*Task*:
Print the whole listing again exactly as it stands, leaving out any images.

------

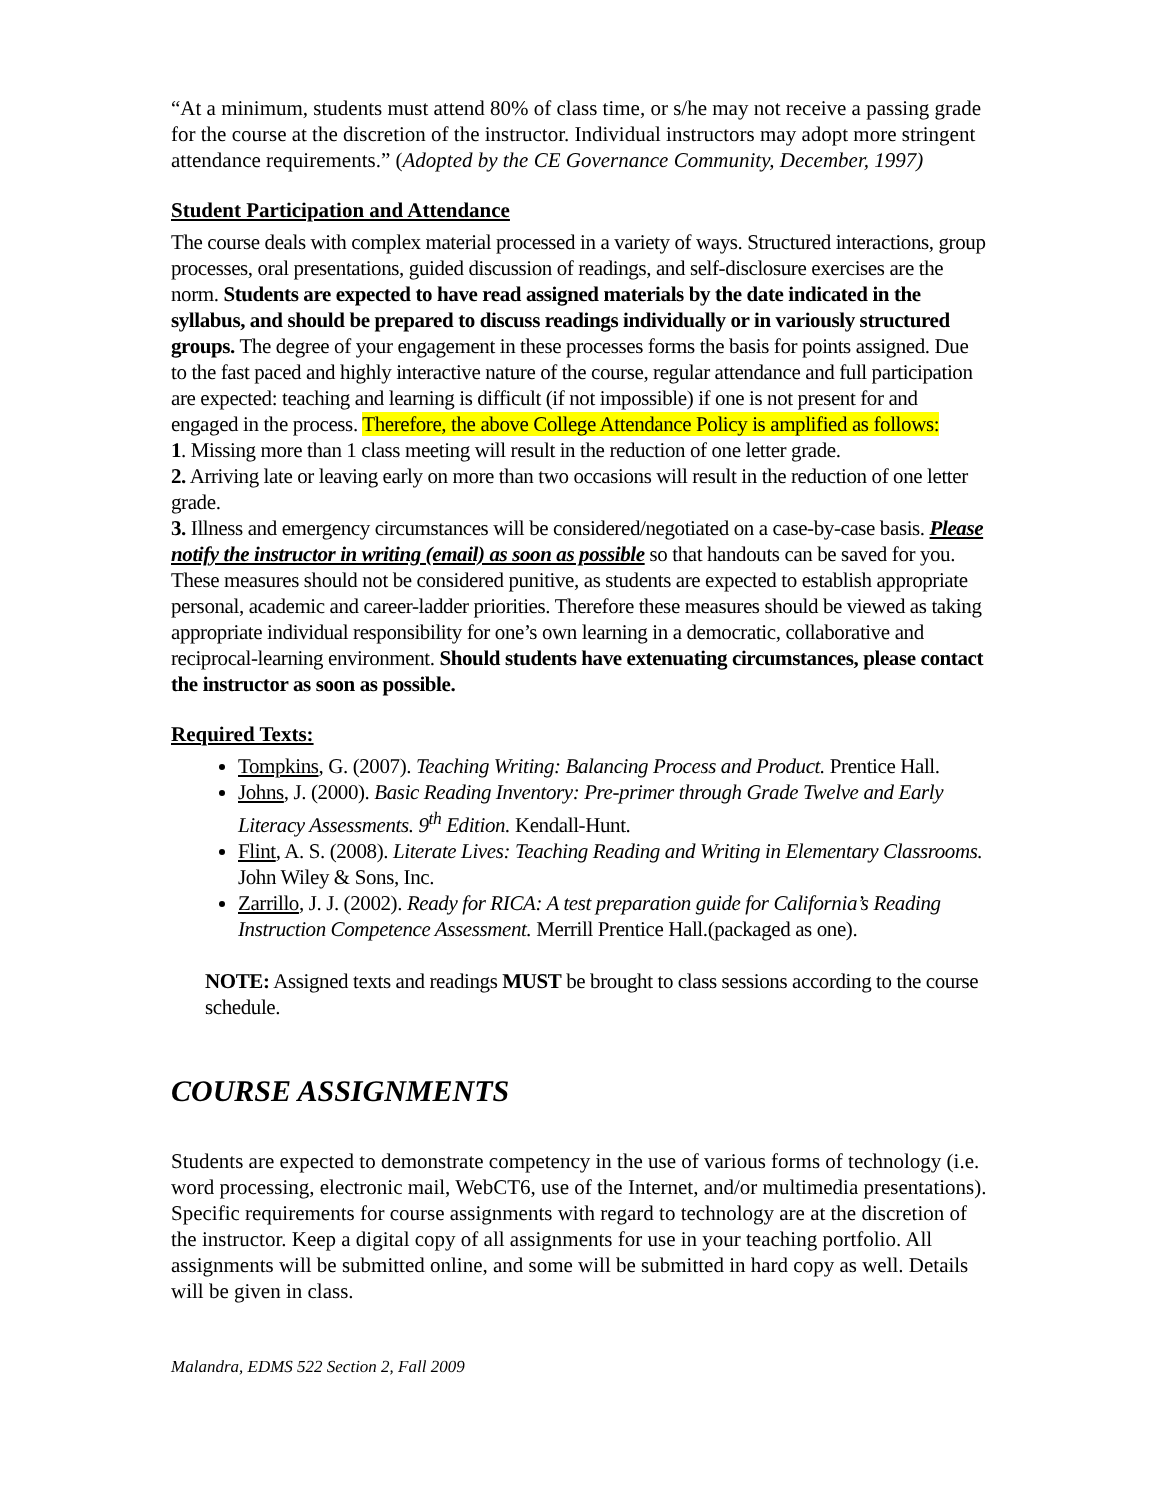“At a minimum, students must attend 80% of class time, or s/he may not receive a passing grade for the course at the discretion of the instructor. Individual instructors may adopt more stringent attendance requirements.” (Adopted by the CE Governance Community, December, 1997)
Student Participation and Attendance
The course deals with complex material processed in a variety of ways. Structured interactions, group processes, oral presentations, guided discussion of readings, and self-disclosure exercises are the norm. Students are expected to have read assigned materials by the date indicated in the syllabus, and should be prepared to discuss readings individually or in variously structured groups. The degree of your engagement in these processes forms the basis for points assigned. Due to the fast paced and highly interactive nature of the course, regular attendance and full participation are expected: teaching and learning is difficult (if not impossible) if one is not present for and engaged in the process. Therefore, the above College Attendance Policy is amplified as follows:
1. Missing more than 1 class meeting will result in the reduction of one letter grade.
2. Arriving late or leaving early on more than two occasions will result in the reduction of one letter grade.
3. Illness and emergency circumstances will be considered/negotiated on a case-by-case basis. Please notify the instructor in writing (email) as soon as possible so that handouts can be saved for you. These measures should not be considered punitive, as students are expected to establish appropriate personal, academic and career-ladder priorities. Therefore these measures should be viewed as taking appropriate individual responsibility for one’s own learning in a democratic, collaborative and reciprocal-learning environment. Should students have extenuating circumstances, please contact the instructor as soon as possible.
Required Texts:
Tompkins, G. (2007). Teaching Writing: Balancing Process and Product. Prentice Hall.
Johns, J. (2000). Basic Reading Inventory: Pre-primer through Grade Twelve and Early Literacy Assessments. 9<sup>th</sup> Edition. Kendall-Hunt.
Flint, A. S. (2008). Literate Lives: Teaching Reading and Writing in Elementary Classrooms. John Wiley & Sons, Inc.
Zarrillo, J. J. (2002). Ready for RICA: A test preparation guide for California’s Reading Instruction Competence Assessment. Merrill Prentice Hall.(packaged as one).
NOTE: Assigned texts and readings MUST be brought to class sessions according to the course schedule.
COURSE ASSIGNMENTS
Students are expected to demonstrate competency in the use of various forms of technology (i.e. word processing, electronic mail, WebCT6, use of the Internet, and/or multimedia presentations). Specific requirements for course assignments with regard to technology are at the discretion of the instructor. Keep a digital copy of all assignments for use in your teaching portfolio. All assignments will be submitted online, and some will be submitted in hard copy as well. Details will be given in class.
Malandra, EDMS 522 Section 2, Fall 2009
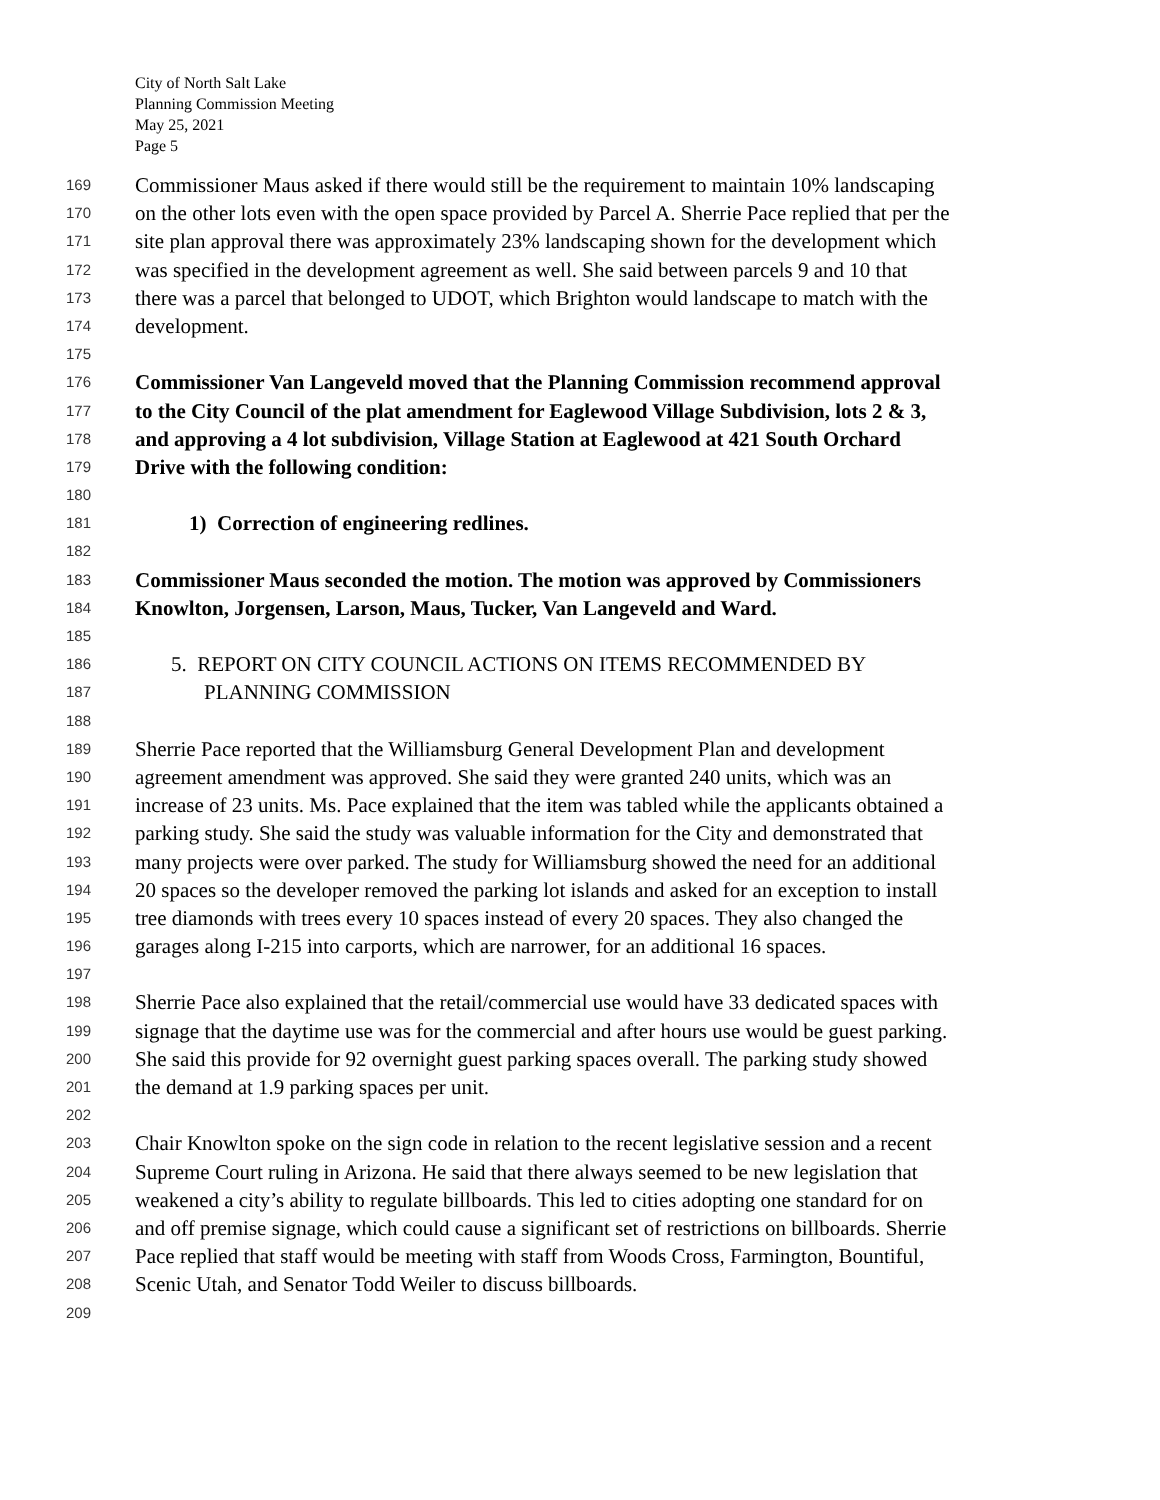City of North Salt Lake
Planning Commission Meeting
May 25, 2021
Page 5
169 Commissioner Maus asked if there would still be the requirement to maintain 10% landscaping
170 on the other lots even with the open space provided by Parcel A. Sherrie Pace replied that per the
171 site plan approval there was approximately 23% landscaping shown for the development which
172 was specified in the development agreement as well. She said between parcels 9 and 10 that
173 there was a parcel that belonged to UDOT, which Brighton would landscape to match with the
174 development.
175
176 Commissioner Van Langeveld moved that the Planning Commission recommend approval
177 to the City Council of the plat amendment for Eaglewood Village Subdivision, lots 2 & 3,
178 and approving a 4 lot subdivision, Village Station at Eaglewood at 421 South Orchard
179 Drive with the following condition:
180
181 1) Correction of engineering redlines.
182
183 Commissioner Maus seconded the motion. The motion was approved by Commissioners
184 Knowlton, Jorgensen, Larson, Maus, Tucker, Van Langeveld and Ward.
185
186 5. REPORT ON CITY COUNCIL ACTIONS ON ITEMS RECOMMENDED BY
187 PLANNING COMMISSION
188
189 Sherrie Pace reported that the Williamsburg General Development Plan and development
190 agreement amendment was approved. She said they were granted 240 units, which was an
191 increase of 23 units. Ms. Pace explained that the item was tabled while the applicants obtained a
192 parking study. She said the study was valuable information for the City and demonstrated that
193 many projects were over parked. The study for Williamsburg showed the need for an additional
194 20 spaces so the developer removed the parking lot islands and asked for an exception to install
195 tree diamonds with trees every 10 spaces instead of every 20 spaces. They also changed the
196 garages along I-215 into carports, which are narrower, for an additional 16 spaces.
197
198 Sherrie Pace also explained that the retail/commercial use would have 33 dedicated spaces with
199 signage that the daytime use was for the commercial and after hours use would be guest parking.
200 She said this provide for 92 overnight guest parking spaces overall. The parking study showed
201 the demand at 1.9 parking spaces per unit.
202
203 Chair Knowlton spoke on the sign code in relation to the recent legislative session and a recent
204 Supreme Court ruling in Arizona. He said that there always seemed to be new legislation that
205 weakened a city’s ability to regulate billboards. This led to cities adopting one standard for on
206 and off premise signage, which could cause a significant set of restrictions on billboards. Sherrie
207 Pace replied that staff would be meeting with staff from Woods Cross, Farmington, Bountiful,
208 Scenic Utah, and Senator Todd Weiler to discuss billboards.
209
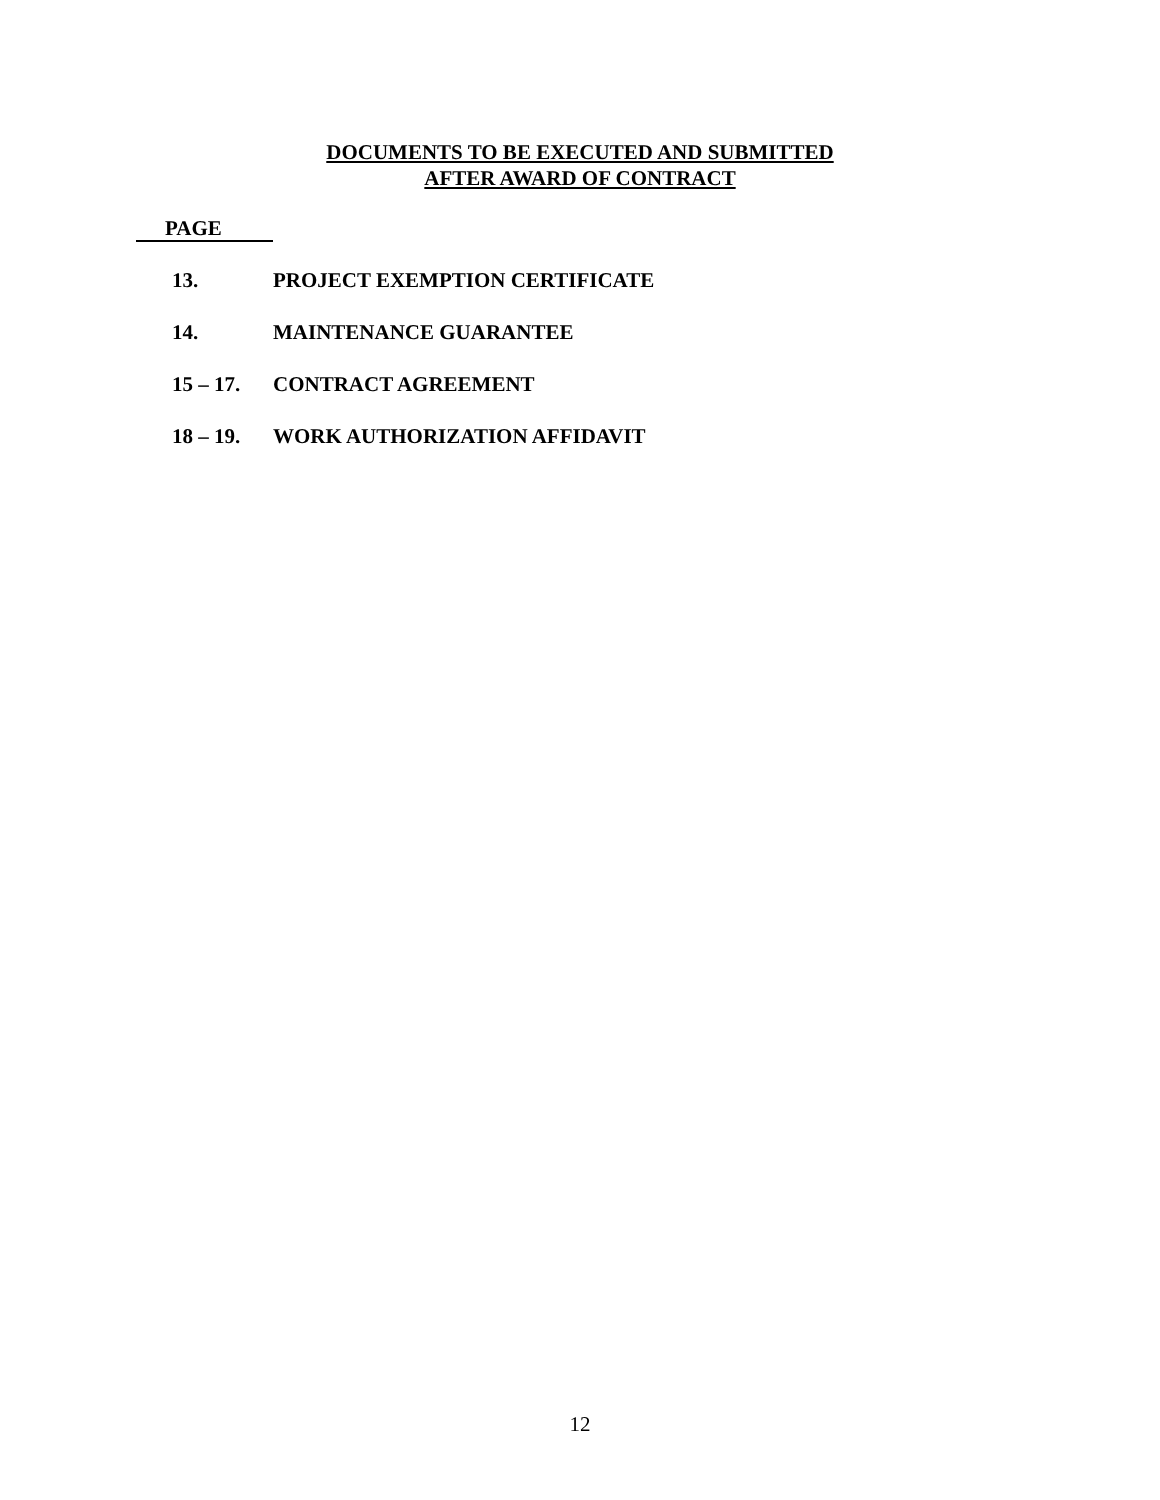DOCUMENTS TO BE EXECUTED AND SUBMITTED
AFTER AWARD OF CONTRACT
PAGE
13. PROJECT EXEMPTION CERTIFICATE
14. MAINTENANCE GUARANTEE
15 – 17. CONTRACT AGREEMENT
18 – 19. WORK AUTHORIZATION AFFIDAVIT
12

------

*Task answer*:
“At a minimum, students must attend 80% of class time, or s/he may not receive a passing grade for the course at the discretion of the instructor. Individual instructors may adopt more stringent attendance requirements.” (Adopted by the CE Governance Community, December, 1997)
Student Participation and Attendance
The course deals with complex material processed in a variety of ways. Structured interactions, group processes, oral presentations, guided discussion of readings, and self-disclosure exercises are the norm. Students are expected to have read assigned materials by the date indicated in the syllabus, and should be prepared to discuss readings individually or in variously structured groups. The degree of your engagement in these processes forms the basis for points assigned. Due to the fast paced and highly interactive nature of the course, regular attendance and full participation are expected: teaching and learning is difficult (if not impossible) if one is not present for and engaged in the process. Therefore, the above College Attendance Policy is amplified as follows:
1. Missing more than 1 class meeting will result in the reduction of one letter grade.
2. Arriving late or leaving early on more than two occasions will result in the reduction of one letter grade.
3. Illness and emergency circumstances will be considered/negotiated on a case-by-case basis. Please notify the instructor in writing (email) as soon as possible so that handouts can be saved for you. These measures should not be considered punitive, as students are expected to establish appropriate personal, academic and career-ladder priorities. Therefore these measures should be viewed as taking appropriate individual responsibility for one’s own learning in a democratic, collaborative and reciprocal-learning environment. Should students have extenuating circumstances, please contact the instructor as soon as possible.
Required Texts:
Tompkins, G. (2007). Teaching Writing: Balancing Process and Product. Prentice Hall.
Johns, J. (2000). Basic Reading Inventory: Pre-primer through Grade Twelve and Early Literacy Assessments. 9<sup>th</sup> Edition. Kendall-Hunt.
Flint, A. S. (2008). Literate Lives: Teaching Reading and Writing in Elementary Classrooms. John Wiley & Sons, Inc.
Zarrillo, J. J. (2002). Ready for RICA: A test preparation guide for California’s Reading Instruction Competence Assessment. Merrill Prentice Hall.(packaged as one).
NOTE: Assigned texts and readings MUST be brought to class sessions according to the course schedule.
COURSE ASSIGNMENTS
Students are expected to demonstrate competency in the use of various forms of technology (i.e. word processing, electronic mail, WebCT6, use of the Internet, and/or multimedia presentations). Specific requirements for course assignments with regard to technology are at the discretion of the instructor. Keep a digital copy of all assignments for use in your teaching portfolio. All assignments will be submitted online, and some will be submitted in hard copy as well. Details will be given in class.
Malandra, EDMS 522 Section 2, Fall 2009
City of North Salt Lake
Planning Commission Meeting
May 25, 2021
Page 5
169 Commissioner Maus asked if there would still be the requirement to maintain 10% landscaping
170 on the other lots even with the open space provided by Parcel A. Sherrie Pace replied that per the
171 site plan approval there was approximately 23% landscaping shown for the development which
172 was specified in the development agreement as well. She said between parcels 9 and 10 that
173 there was a parcel that belonged to UDOT, which Brighton would landscape to match with the
174 development.
175
176 Commissioner Van Langeveld moved that the Planning Commission recommend approval
177 to the City Council of the plat amendment for Eaglewood Village Subdivision, lots 2 & 3,
178 and approving a 4 lot subdivision, Village Station at Eaglewood at 421 South Orchard
179 Drive with the following condition:
180
181 1) Correction of engineering redlines.
182
183 Commissioner Maus seconded the motion. The motion was approved by Commissioners
184 Knowlton, Jorgensen, Larson, Maus, Tucker, Van Langeveld and Ward.
185
186 5. REPORT ON CITY COUNCIL ACTIONS ON ITEMS RECOMMENDED BY
187 PLANNING COMMISSION
188
189 Sherrie Pace reported that the Williamsburg General Development Plan and development
190 agreement amendment was approved. She said they were granted 240 units, which was an
191 increase of 23 units. Ms. Pace explained that the item was tabled while the applicants obtained a
192 parking study. She said the study was valuable information for the City and demonstrated that
193 many projects were over parked. The study for Williamsburg showed the need for an additional
194 20 spaces so the developer removed the parking lot islands and asked for an exception to install
195 tree diamonds with trees every 10 spaces instead of every 20 spaces. They also changed the
196 garages along I-215 into carports, which are narrower, for an additional 16 spaces.
197
198 Sherrie Pace also explained that the retail/commercial use would have 33 dedicated spaces with
199 signage that the daytime use was for the commercial and after hours use would be guest parking.
200 She said this provide for 92 overnight guest parking spaces overall. The parking study showed
201 the demand at 1.9 parking spaces per unit.
202
203 Chair Knowlton spoke on the sign code in relation to the recent legislative session and a recent
204 Supreme Court ruling in Arizona. He said that there always seemed to be new legislation that
205 weakened a city’s ability to regulate billboards. This led to cities adopting one standard for on
206 and off premise signage, which could cause a significant set of restrictions on billboards. Sherrie
207 Pace replied that staff would be meeting with staff from Woods Cross, Farmington, Bountiful,
208 Scenic Utah, and Senator Todd Weiler to discuss billboards.
209
DOCUMENTS TO BE EXECUTED AND SUBMITTED
AFTER AWARD OF CONTRACT
PAGE
13. PROJECT EXEMPTION CERTIFICATE
14. MAINTENANCE GUARANTEE
15 – 17. CONTRACT AGREEMENT
18 – 19. WORK AUTHORIZATION AFFIDAVIT
12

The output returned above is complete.